While Palestinians in the West Bank are forced to organize to defend themselves from settler attacks, I couldn’t find any calls for accountability in Tel Aviv. In fact, I could not find a single Israeli who was even familiar with the status of the case.
The Duma case illustrates why critics like Israeli activist Ronnie Barkan see Tel Aviv as a bubble.
“It doesn’t surprise me that people in Tel Aviv don’t know the basic facts about the Duma case because they don’t have to know,” Barkan explained to me. “People in Tel Aviv are just as much as part of the system [as settlers] but they are participating in a different way. Tel Aviv is the only cosmopolitan city in the world that is Arab-free. They adapt to the Tel Aviv bubble and not having to care, but Tel Aviv is the place where you have the [military] command-and-control center which is responsible for the siege of Gaza. In the massacre that took place a year ago, the pilots who razed entire neighborhoods to the ground left their homes in Tel Aviv to the air force base and got into their F16s and bombed the hell out of Gaza, and then went back home to the comfortable life in Tel Aviv in the evening. In Jerusalem, it’s in your face. You can’t travel on the light rail and not engage with Palestinians. You don’t have this kind of friction in Tel Aviv – it’s kind of frictionless.”
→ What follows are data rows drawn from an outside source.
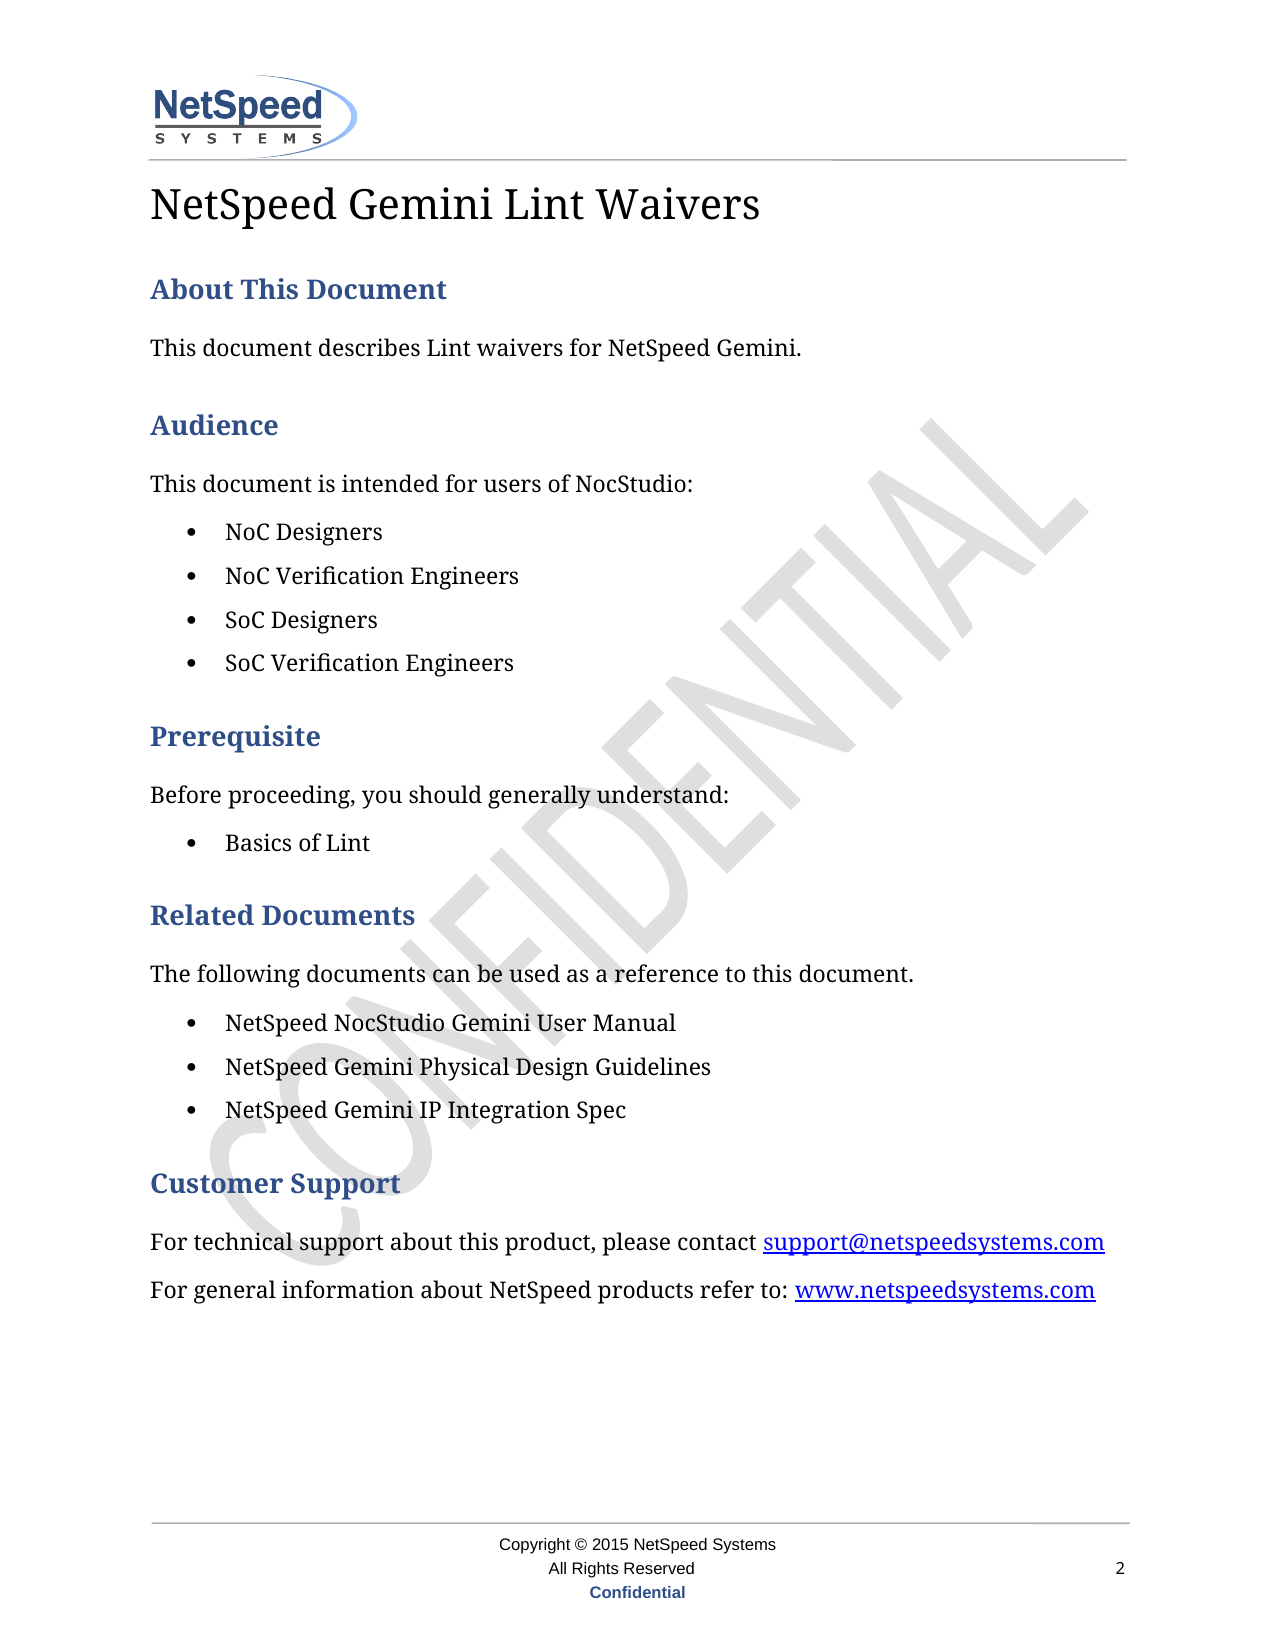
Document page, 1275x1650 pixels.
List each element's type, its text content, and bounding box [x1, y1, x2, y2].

title NetSpeed Gemini Lint Waivers [150, 175, 1125, 232]
text NetSpeed Gemini Physical Design Guidelines [187, 1051, 1125, 1082]
text Before proceeding, you should generally understand: [150, 779, 1125, 810]
text SoC Verification Engineers [187, 647, 1125, 679]
subtitle About This Document [150, 269, 1125, 307]
text NetSpeed Gemini IP Integration Spec [187, 1094, 1125, 1126]
text SoC Designers [187, 604, 1125, 635]
text This document describes Lint waivers for NetSpeed Gemini. [150, 332, 1125, 363]
text Basics of Lint [187, 827, 1125, 858]
subtitle Audience [150, 405, 1125, 443]
subtitle Related Documents [150, 896, 1125, 933]
text For general information about NetSpeed products refer to: www.netspeedsystems.com [150, 1274, 1125, 1305]
text NoC Verification Engineers [187, 560, 1125, 591]
text For technical support about this product, please contact support@netspeedsystems.com [150, 1226, 1125, 1257]
subtitle Prerequisite [150, 716, 1125, 754]
picture [150, 75, 358, 159]
text NetSpeed NocStudio Gemini User Manual [187, 1007, 1125, 1038]
subtitle Customer Support [150, 1163, 1125, 1201]
text This document is intended for users of NocStudio: [150, 468, 1125, 499]
text The following documents can be used as a reference to this document. [150, 958, 1125, 989]
text NoC Designers [187, 516, 1125, 547]
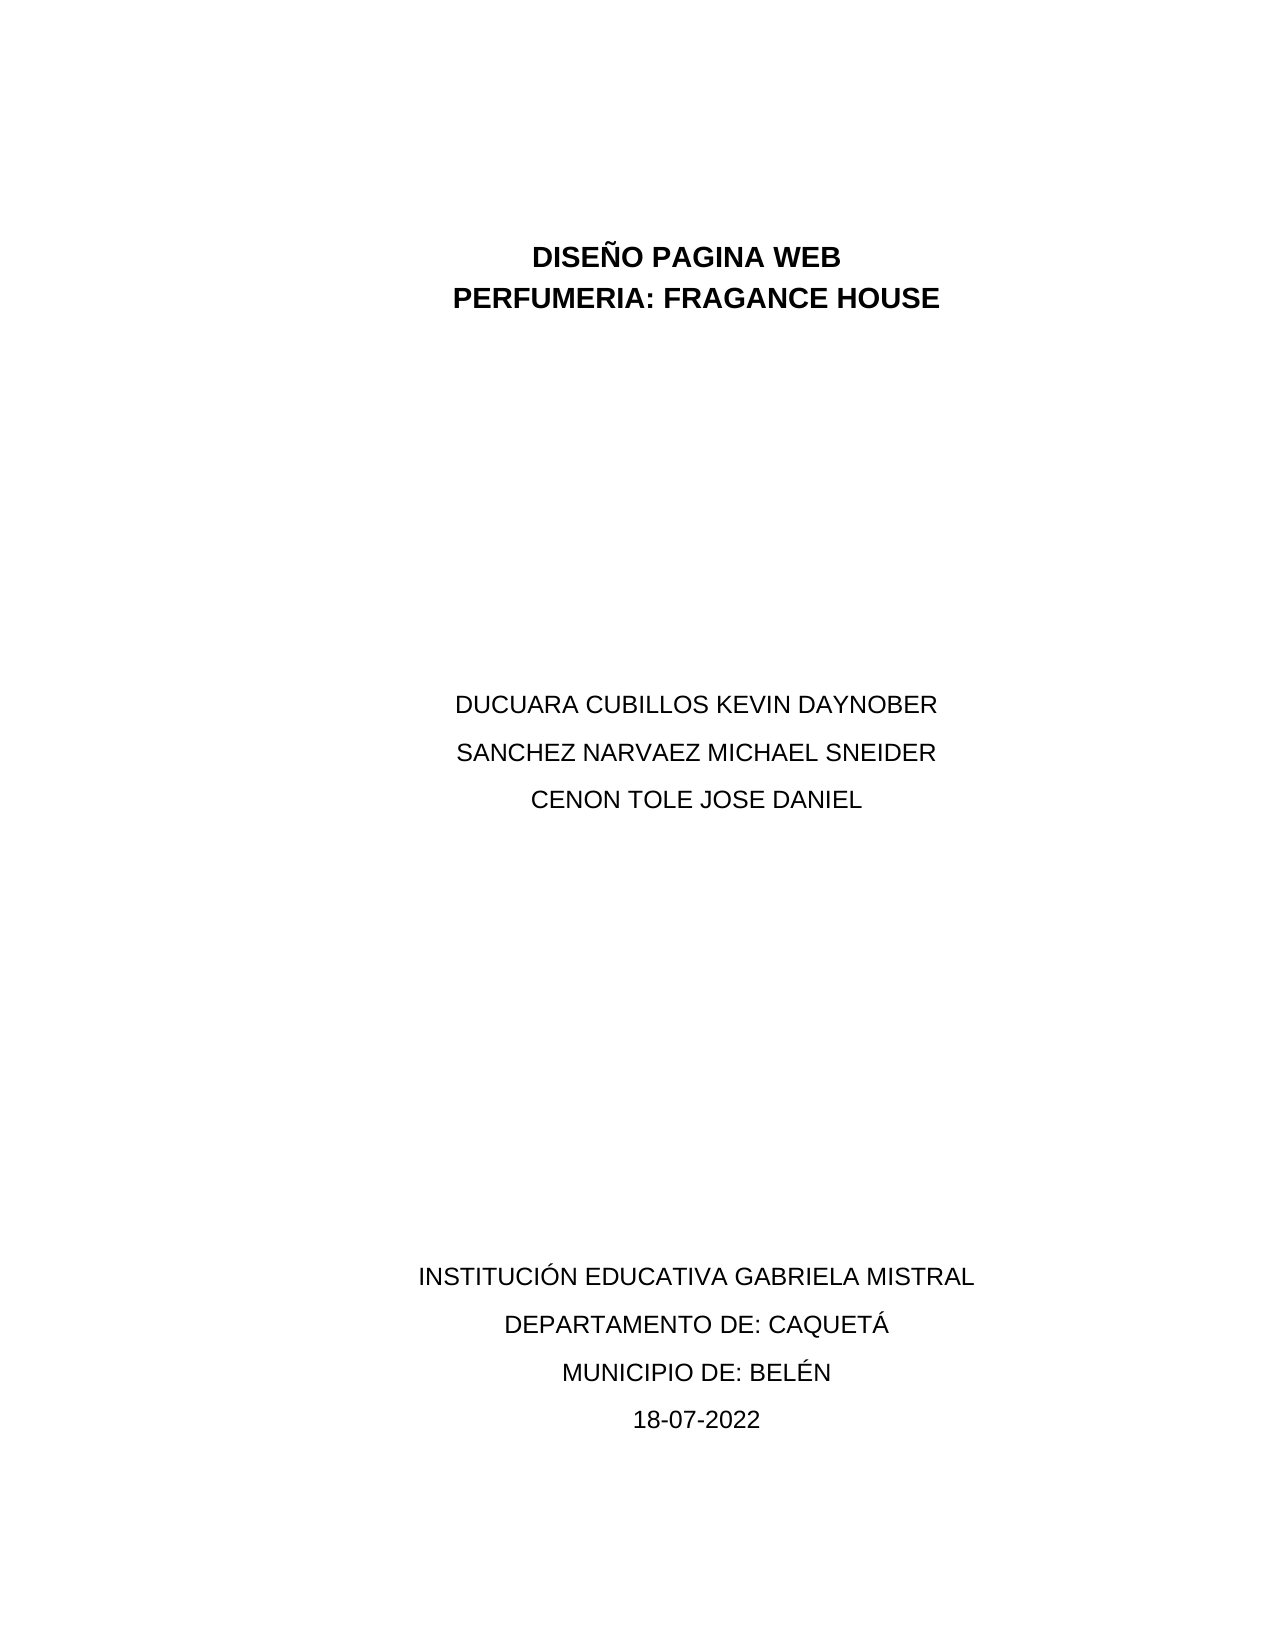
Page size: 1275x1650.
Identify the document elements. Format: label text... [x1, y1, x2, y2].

text DUCUARA CUBILLOS KEVIN DAYNOBER [236, 690, 1157, 719]
text CENON TOLE JOSE DANIEL [236, 785, 1157, 814]
text DEPARTAMENTO DE: CAQUETÁ [236, 1310, 1157, 1339]
text INSTITUCIÓN EDUCATIVA GABRIELA MISTRAL [236, 1262, 1157, 1291]
subtitle PERFUMERIA: FRAGANCE HOUSE [236, 281, 1157, 314]
text SANCHEZ NARVAEZ MICHAEL SNEIDER [236, 738, 1157, 766]
subtitle DISEÑO PAGINA WEB [177, 241, 1196, 274]
text 18-07-2022 [236, 1406, 1157, 1434]
text MUNICIPIO DE: BELÉN [236, 1358, 1157, 1387]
“In Hebrew, there is an expression: ‘lihiyot im v’lehargish bli.’ It means being with and feeling as if you are without,” Barkan said. “This is what the Tel Aviv bubble is all about.”
Rona Temkin seemed to confirm Barkan’s analysis as she acknowledged she hadn’t really been following the Dawabshe story: “Tel Aviv is like a different country – like another country inside Israel.”